Lefty's Littleneck Clams in action: White Wine, Butter, Lemon, Garlic, and Fresh Herbs. Add our crusty bread and a bottle of Beringer Private Reserve Chardonnay and you're off to a delicious beginning. 
See you at Lefty's.

Monday, September 8, 2014

Lefty's Pasta


Here's a lucky diner's dish last night, ready for the table. She wanted spicy, filling, and comforting, too.


This was the fix: Our "Lefty's Pasta." Jumbo Shrimp, Andouille Sausage, and Crawfish in a Spicy Cajun Cream Sauce over Pasta. 

Always on the Menu for whenever you need a fix.


Wednesday, September 3, 2014

Almost Fall...



Not quite fall yet, but we're sure thinking about it.

Here's one of last night's specials in the midst of creation: Alaskan Halibut with Lobster, fresh Tarragon, and Orange Butter Sauce just seconds before the Shiitake Mushrooms were added.

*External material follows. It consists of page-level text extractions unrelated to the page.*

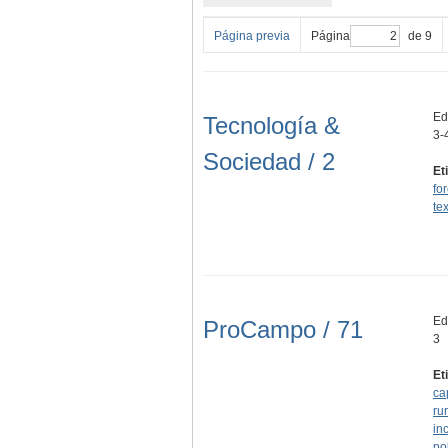
Página previa
Página
de 9
Edi
Tecnología &
3-
Sociedad / 2
Et
fo
tex
Edi
ProCampo / 71
3
Et
ca
rur
in
po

We're cooking up all your favorites - tonight and every night.

See you at Lefty's.

Tuesday, June 24, 2014

It's Blueberry Season!


It's Blueberry Season - and that means Lefty's Homemade Blueberry Pie!

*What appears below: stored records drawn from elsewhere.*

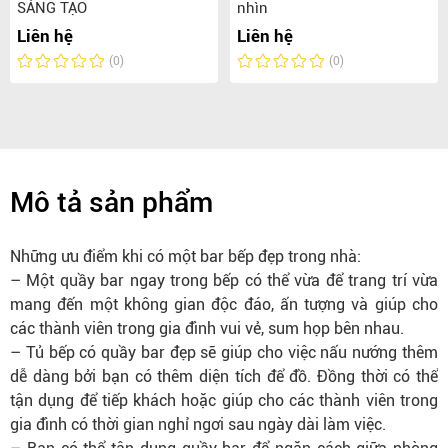
SÁNG TẠO
nhìn
Liên hệ
Liên hệ
(0)
(0)
Mô tả sản phẩm
Những ưu điểm khi có một bar bếp đẹp trong nhà:
– Một quầy bar ngay trong bếp có thể vừa để trang trí vừa
mang đến một không gian độc đáo, ấn tượng và giúp cho
các thành viên trong gia đình vui vẻ, sum họp bên nhau.
– Tủ bếp có quầy bar đẹp sẽ giúp cho việc nấu nướng thêm
dễ dàng bởi bạn có thêm diện tích để đồ. Đồng thời có thể
tận dụng để tiếp khách hoặc giúp cho các thành viên trong
gia đình có thời gian nghỉ ngơi sau ngày dài làm việc.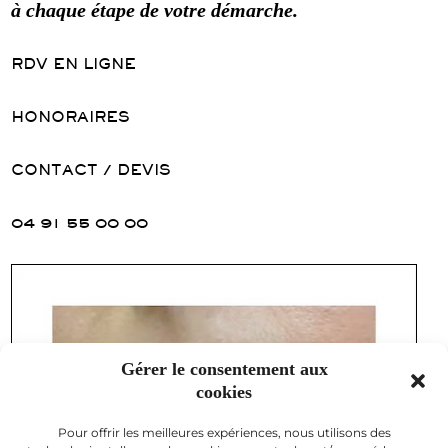
à chaque étape de votre démarche.
RDV EN LIGNE
HONORAIRES
CONTACT / DEVIS
04 91 55 00 00
Gérer le consentement aux
cookies
Pour offrir les meilleures expériences, nous utilisons des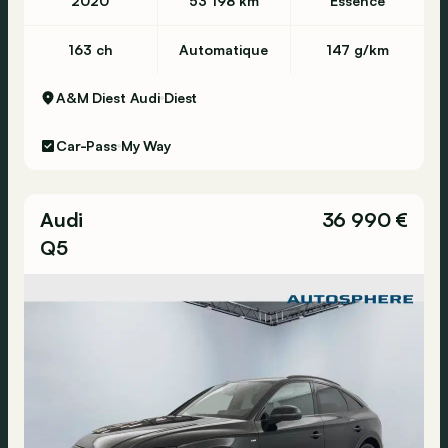
2020
53 198 km
Essence
163 ch
Automatique
147 g/km
A&M Diest Audi
Diest
Car-Pass
My Way
Audi
36 990 €
Q5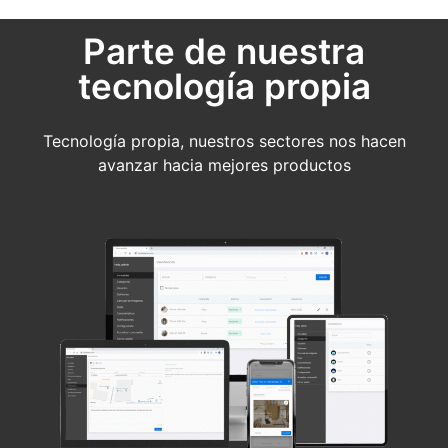
Parte de nuestra
tecnología propia
Tecnología propia, nuestros sectores nos hacen
avanzar hacia mejores productos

Gus and his granddaughters, Lauren and Emma, spent an afternoon filling buckets and buckets of ripe blueberries at a local farm


...just for you.


Happy Summer Everyone!

Tuesday, May 27, 2014

Adios Club Schmitz


The Papageorge Brothers - Chris and Gus - stopped by for a final burger at the venerable Club Schmitz on Denton Drive today. Club Schmitz was down the street from their father's restaurant, The Golden Nugget, on Harry Hines and they, and their family, have been eating burgers there since the sixties. After 68 years, Club Schmitz stops flipping burgers on May 31. If you'd like to taste an old-fashioned flat, hand pressed burger cooked on a well-seasoned griddle you only have a few days left to step back in time.

Thursday, May 8, 2014

Celebrate Spring at Lefty's


Two recent Lefty's specials that told us Spring was here - This gorgeous Halibut...The King of Fish...with a creamy Citrus Beurre Blanc, some tangy capers, and a few crispy Sliced Almonds  



...and this big bowl of Berries with Coconut Mint Cognac Sauce and Pistachio Caramel Crunch with a dollop of Whipped Cream.

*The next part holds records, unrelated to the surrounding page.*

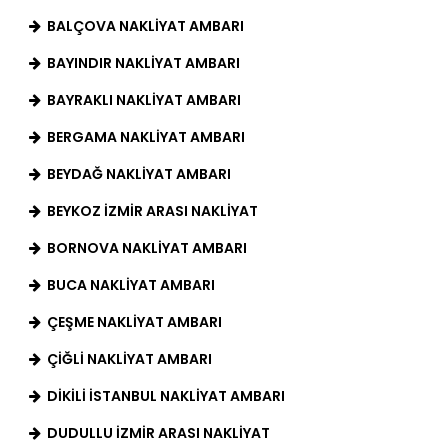
BALÇOVA NAKLIYAT AMBARI
BAYINDIR NAKLIYAT AMBARI
BAYRAKLI NAKLIYAT AMBARI
BERGAMA NAKLIYAT AMBARI
BEYDAĞ NAKLIYAT AMBARI
BEYKOZ İZMIR ARASI NAKLIYAT
BORNOVA NAKLIYAT AMBARI
BUCA NAKLIYAT AMBARI
ÇEŞME NAKLIYAT AMBARI
ÇIĞLI NAKLIYAT AMBARI
DIKILI İSTANBUL NAKLIYAT AMBARI
DUDULLU İZMIR ARASI NAKLIYAT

Join us for Seasonal Specials and Special Occasions
Large Parties Welcome
Click onto our Website to Reserve your table

Wednesday, February 26, 2014

Mardi Gras Week at Lefty's!


































It's Mardi Gras Week at Lefty's! Featuring our famous Seafood Gumbo, our fabulous Dirty Rice, and festive French Quarter dishes like Blackened Snapper with a Crawfish, Creole Mustard Sauce. Pair it with this week's special beer - Dixie Voodoo. Laissez Les Bon Temps Roulez at Lefty's!

Tuesday, November 5, 2013

Autumn Specials


You'll see more soups and stews on our menu in the cooler months. In addition to our chowder and bisque we often serve spicy Cioppino, Seafood Gumbo, and our classic French Bouillabaisse.


Lefty's Bouillabaisse - Shrimp, Calamari, Clams, Mussels, and fresh Fish in a Saffron Broth with slices of toasted baguette brushed with Red Chili Aioli.
Call ahead to see what's cooking.


Friday, November 1, 2013

Lefty's Fried Clams


Fresh Deep-Fried Ipswich Clams. All you'll need is a little tartar sauce and a squeeze of lemon and you'll be sitting by the sea. 

See you at Leftys.


Friday, October 18, 2013

Lefty's Authentic Lobster Bisque - It's the Real Deal!

Lefty's Lobster Bisque

Lefty's serves gallons and gallons of Lobster Bisque, and one of the things we've noticed from the uninitiated is that they're not quite sure what a bisque is.

An authentic bisque is "a smooth, creamy, highly seasoned soup of French origin, classically based on a strained broth (coulis) of crustaceans."*

Lefty's Clam Chowder


What bisque isn't - if it's traditional - is a chunky soup like chowder. But if you'd like, order it with Lobster meat for a small charge.

In order to create the perfect bisque, you need fresh vegetables and a high volume of lobster to make the stock. And no one has a higher volume of lobster than Lefty's. Making bisque is a long process of reducing, straining, reducing and straining again, and then finishing off with cream and sherry.

We hope this knowledge of how Lefty's creates their Lobster Bisque, enhances your enjoyment and appreciation of a dish we're extremely proud of.